Security Review: Electronic Voting

By nhunt at 7:36 pm on March 12, 2009Comments Off on Security Review: Electronic Voting


The rise of electronic voting machines in recent years has led to some heated debates as to how secure these machines actually are. Voting is a fundamental right of a democratic society, so ensuring that each citizen’s vote is properly counted and the impunity of the election is upheld is of the utmost importance. In an era where everything is becoming digitalized, voting is just the next step. Electronic voting machines offer some benefits, but they are also susceptible to error and fraud.

The integrity of electronic voting machines has been questioned with the headlines of Diebold’s debacles reaching the national spotlight. Diebold has had numerous security mishaps that have dated back to 2003. The most recent one was brought to light over the fact that they used the same physical key to lock all touch-screen voting machines. They also posted a picture of this key on their website, which was used to replicate the key. These mishaps by Diebold have raised many doubts as to how secure these electronic voting machines are and whether or not their benefits outweigh their risks.


  • The most important asset of electronic voting machines is the voter’s privacy; a democracy relies on the people’s ability to vote without worrying about repercussions. Once a vote has been cast, it should be kept in a manner that is unlinkable to the voter.
  • Another key asset of electronic voting machines is that votes can be tallied much more quickly. In an era with twenty-four hour news stations covering elections, people want to know the results immediately.
  • A third key asset of electronic voting machines is that they can be made fully accessible to people with disabilities. Adaptive technologies can be used to provide access for a wide range of disabilities. For example, headphones can be used to allow a visually impaired citizen to vote.

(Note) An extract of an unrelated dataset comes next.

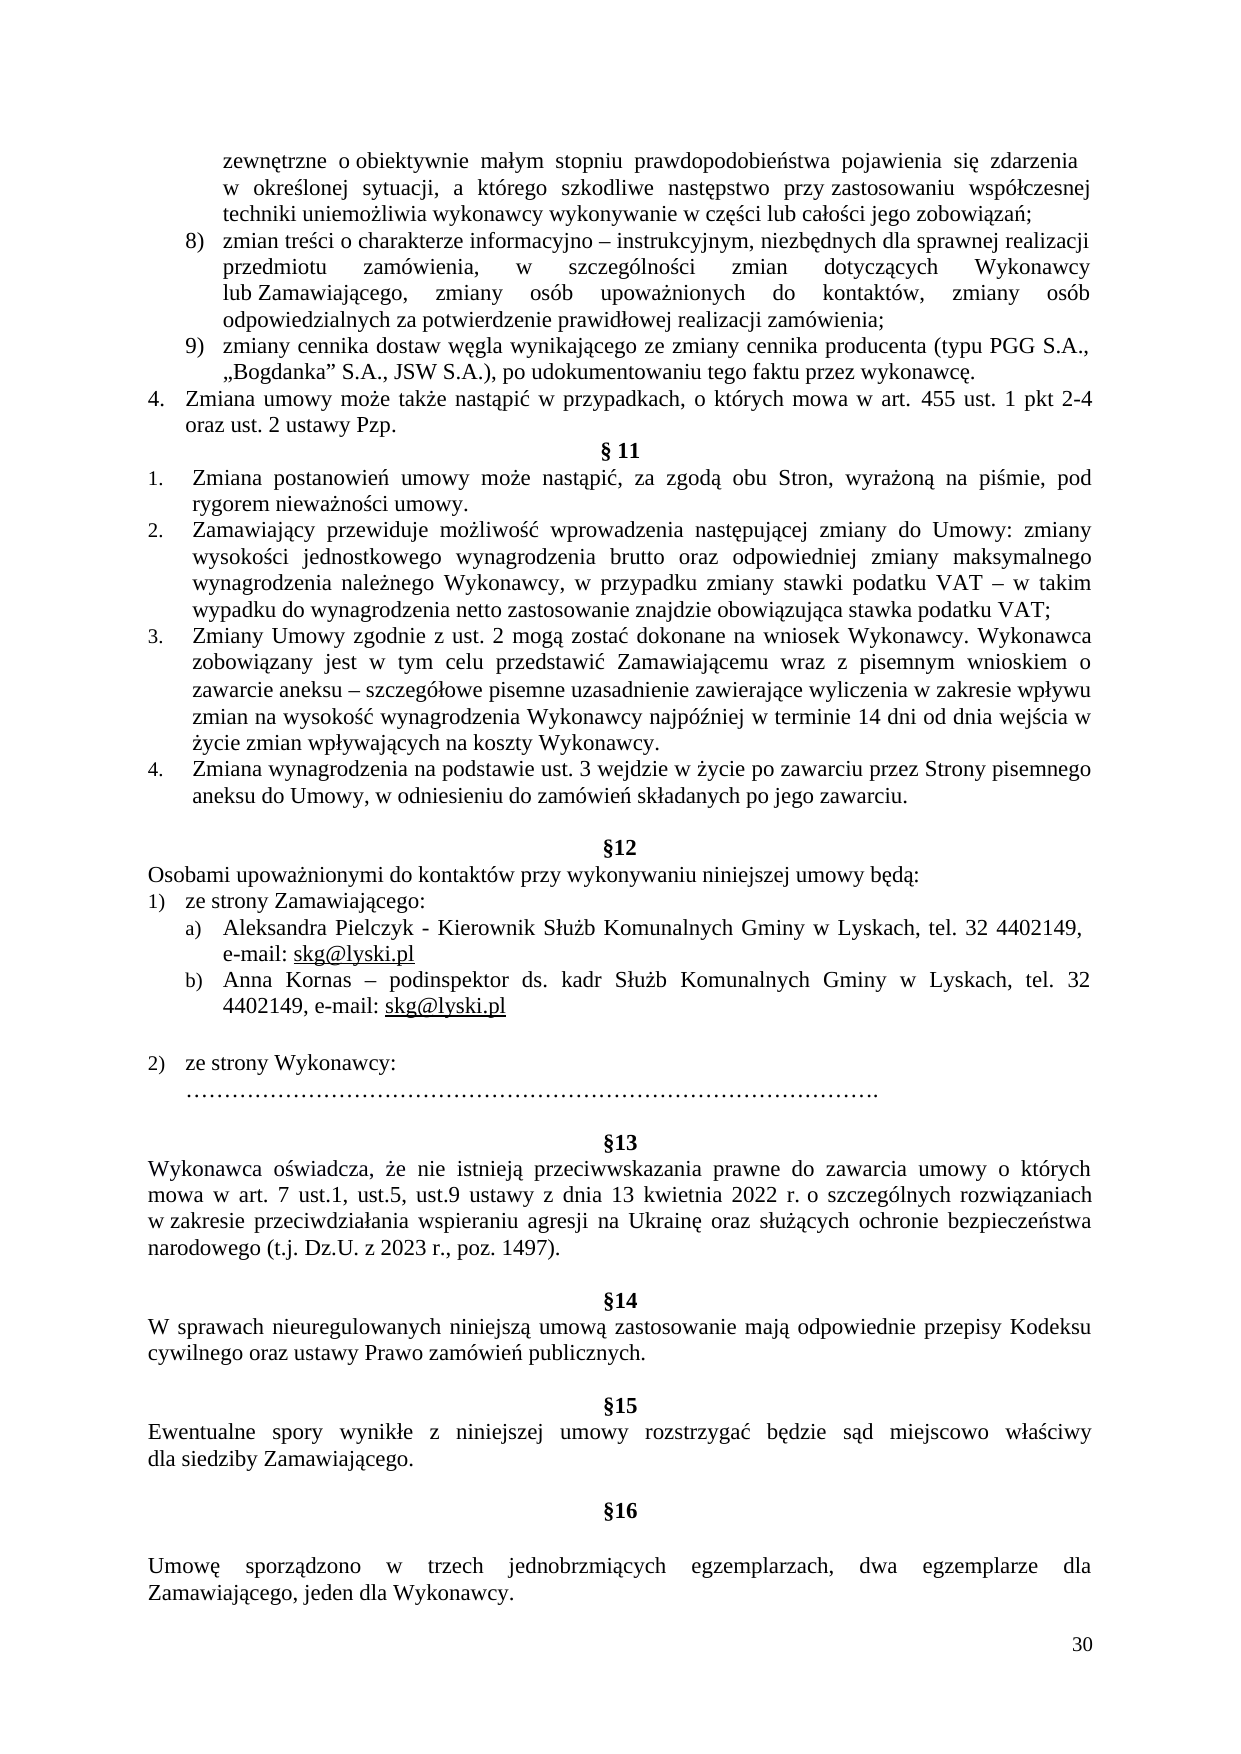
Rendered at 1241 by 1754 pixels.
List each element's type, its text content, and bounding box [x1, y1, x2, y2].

An adversary of electronic voting machines would include individuals looking to exploit the system for personal gain. Two classes of these adversaries exist:

  • The first type of adversary could gain control of electronic voting machines to modify the results of an election. Someone working for the underdog candidate or a lobbyist group that stands to gain from a certain candidates election could fraudulently change votes to sway the election in a certain direction.
  • A second type of adversary is an individual looking for personal gain through blackmail. If electronic voting machines can be compromised, then the hacker could use this circumstance to blackmail a candidate for swaying the election in return.

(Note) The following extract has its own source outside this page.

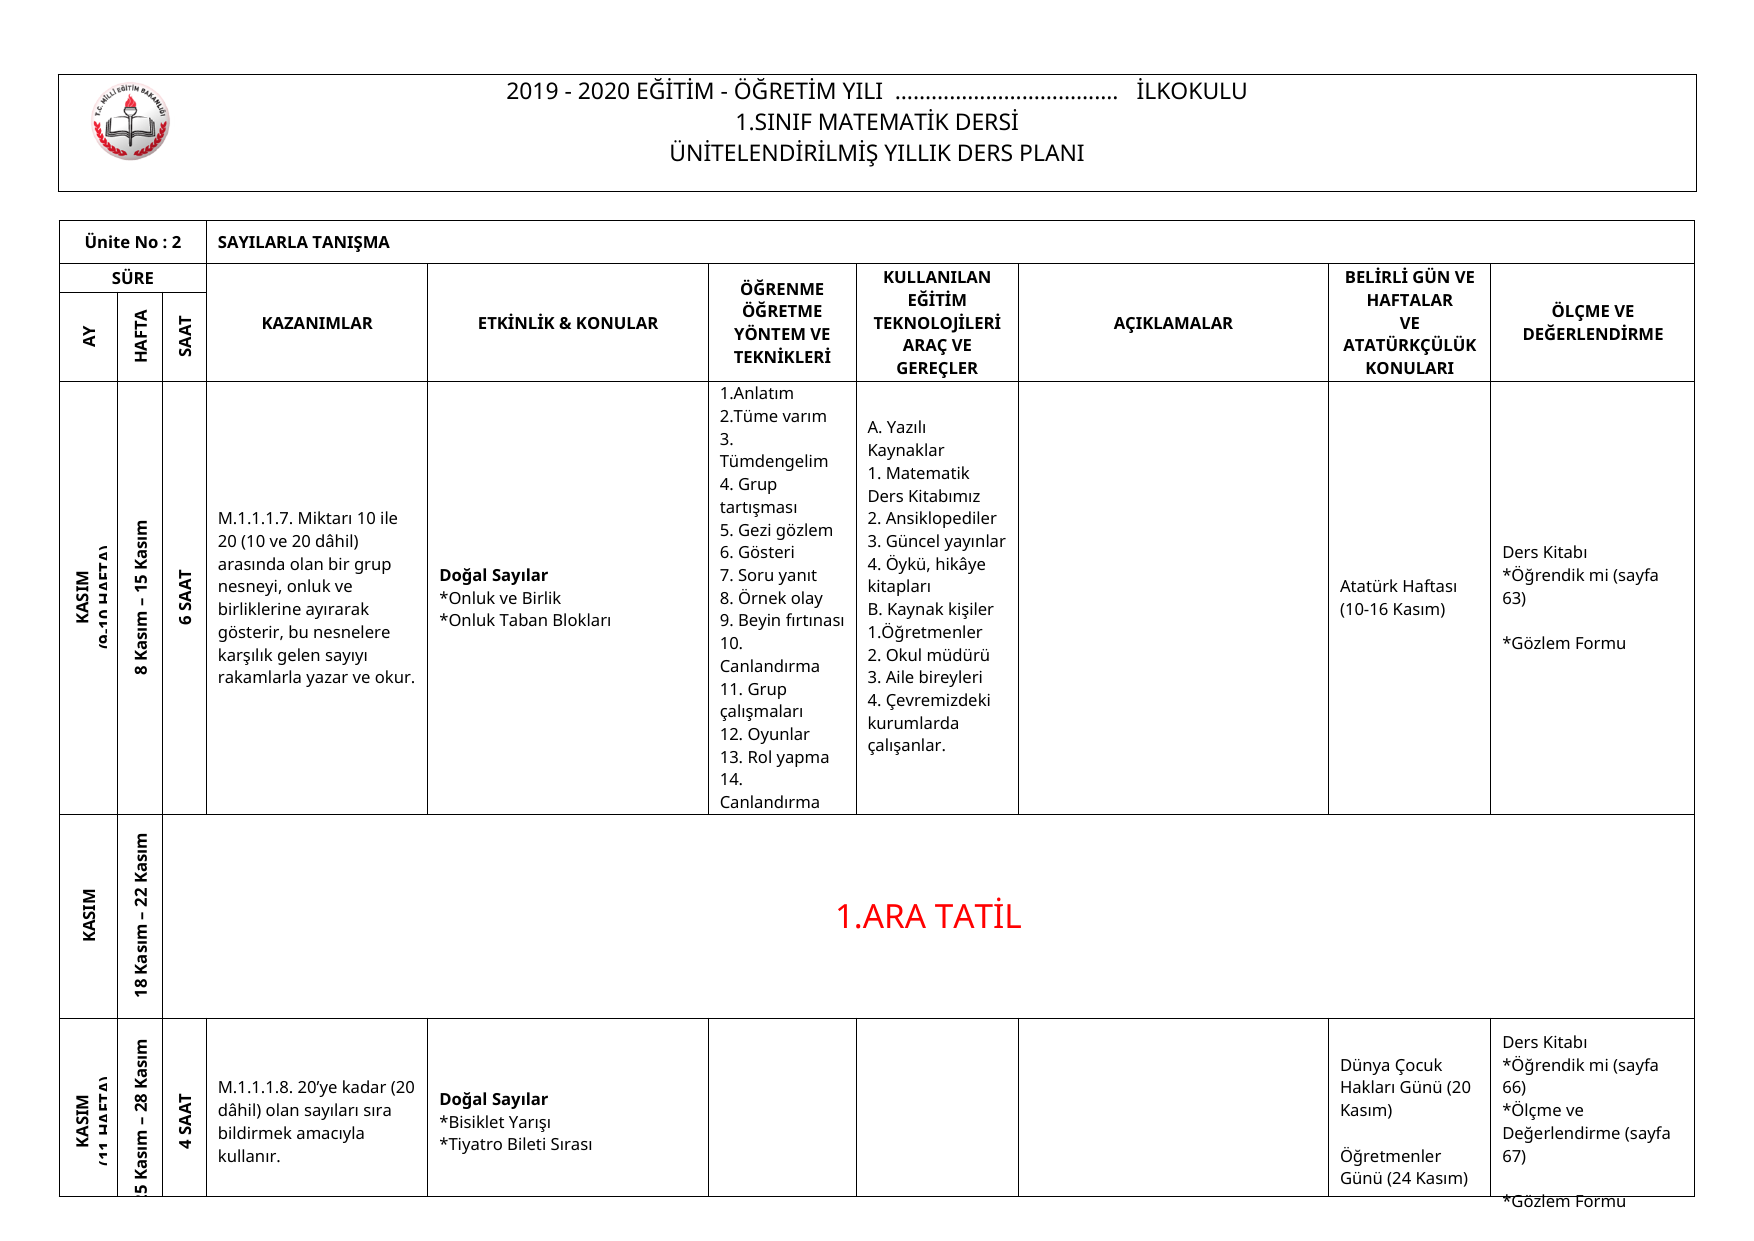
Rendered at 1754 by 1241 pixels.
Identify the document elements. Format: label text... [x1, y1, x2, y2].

  • Since electronic voting machines provide no hard copy of the ballot, it is much more difficult to ensure that the votes were properly recorded and tallied, whether by error or fraud.
  • A second weakness of electronic voting machines is that the hardware of the system can be tampered with using a man in the middle attack by injecting a hardware device between the user and the central mechanism of the machine.
  • Another significant weakness was the physical security of the machine. As stated previously, at one point the Diebold voting machines used the same key to protect the machines. If a malicious person was able to get a copy of this key, they would be able to access the internals of any Diebold voting machine.


  • A physical receipt can be provided to each voter listing the votes they cast so they can be ensured that no error or fraud has occurred. This would allow the voter to be certain that their vote was correctly tallied.
  • Sufficient inspection and testing of each voting machine can reduce the possibility of a hardware man in the middle attack from occurring. Furthermore, if an attack did occur, periodic inspection of the machines would minimize the effects of such an attack. A standardized protocol and procedure could be implemented to ensure that inspection and testing of each machine was occurring at a sufficient level.

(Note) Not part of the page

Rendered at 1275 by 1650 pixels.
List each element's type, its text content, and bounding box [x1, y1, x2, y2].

Elections are the essence of a democratic society. It’s a government for the people chosen by the people. However, if people are not confident in the voting system, then it undermines the entire notion of a democracy. If people believe the voting system has been compromised and their vote does not matter, then why would they vote? Ensuring that the integrity of the election system is upheld is far more important than the conveniences that electronic voting machines offer.


Although electronic voting machines provide some benefits to voters, people need to be confident in the integrity of the system. These machines are built by imperfect people, so there is potential for error and fraud with these systems as Diebold has discovered. Until these machines become much more reliable and secure, doubts as to their integrity will persist.